Shifting close to her, I wrapped my arm around her shoulder and gave her a squeeze before leaning back again. “You’re the best almost-sister-in-law I could have.”
Her cheeks went a little pink. “Same.”
“How about we discuss when you and Flynn are actually going to get married?” I teased lightly.
Daphne’s cheeks flushed even pinker. “I don’t know. I haven’t had time to plan it.”
“Well, we need to get to planning for Cammi and Elias.”
“Oh, I know,” she said slowly. “I am so happy for them.”
“Elias is so much more mellow these days,” I commented.
“Regular sex will do that,” Daphne offered frankly just as the door to the yoga room opened.
Gemma glanced down at us, her lips twitching with a smile. “Agreed.”
We burst into laughter as we stood. We waited while the guests left the room and then walked in. I put my shoes
away in one of the little cubbies Cat had set up. We all had our own yoga mats now.
Gemma’s honey-gold curls glinted under the late afternoon sunlight falling through the front windows. The days were getting shorter as we moved into autumn, but we still had sunshine in the evening for now.
“How many staff do you think will be here tonight?” Gemma asked as Daphne and I took our favorite spots off to one side in the front.

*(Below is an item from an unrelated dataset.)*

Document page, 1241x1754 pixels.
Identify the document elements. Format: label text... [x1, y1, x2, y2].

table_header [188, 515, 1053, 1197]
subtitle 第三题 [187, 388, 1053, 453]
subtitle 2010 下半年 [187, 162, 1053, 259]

“Almost everyone showed up last week. Will Diego be here?” I asked.
Gemma shrugged. “I think so.”
Daphne laughed at my side. She was bent at the waist, her hands resting on the floor as she stretched her back, so her voice was muffled as she spoke. “Of course, he’ll be here. Then he’ll go home with Gemma. We’re gonna have to find another person to take his room.”
“Do you think Harley will stay?” I asked as Daphne straightened. I was referring to Diego’s little sister, Harley, who’d come to stay in the staff house a few months ago and had extended her stay several times since.
Daphne shrugged. “You know as much as me. Of course, she’s welcome to stay as long as she’d like. She’s been helping out with the website and everything.”
“I know. She’s made it look great. What do you know?” I asked, looking at Gemma.
Diego, one of the pilots here, had recently fallen for Gemma. “I’m not sure either. I don’t think Harley really has any plans, and her work is all online, so it works out for her to stay here.”
“Is she falling for someone here?” Daphne asked, looking around the room.
Gemma snorted a laugh. “I don’t know.”
As if conjured by our conversation, Diego came strolling through the door with Harley right behind him. He crossed straight to Gemma, stopping in front of her and running his hands lightly from her shoulders down to her elbows as he leaned down and pressed a kiss on her temple.
It felt as if we were interrupting a suddenly intimate moment. Harley called over, “Cut the PDA, y’all.”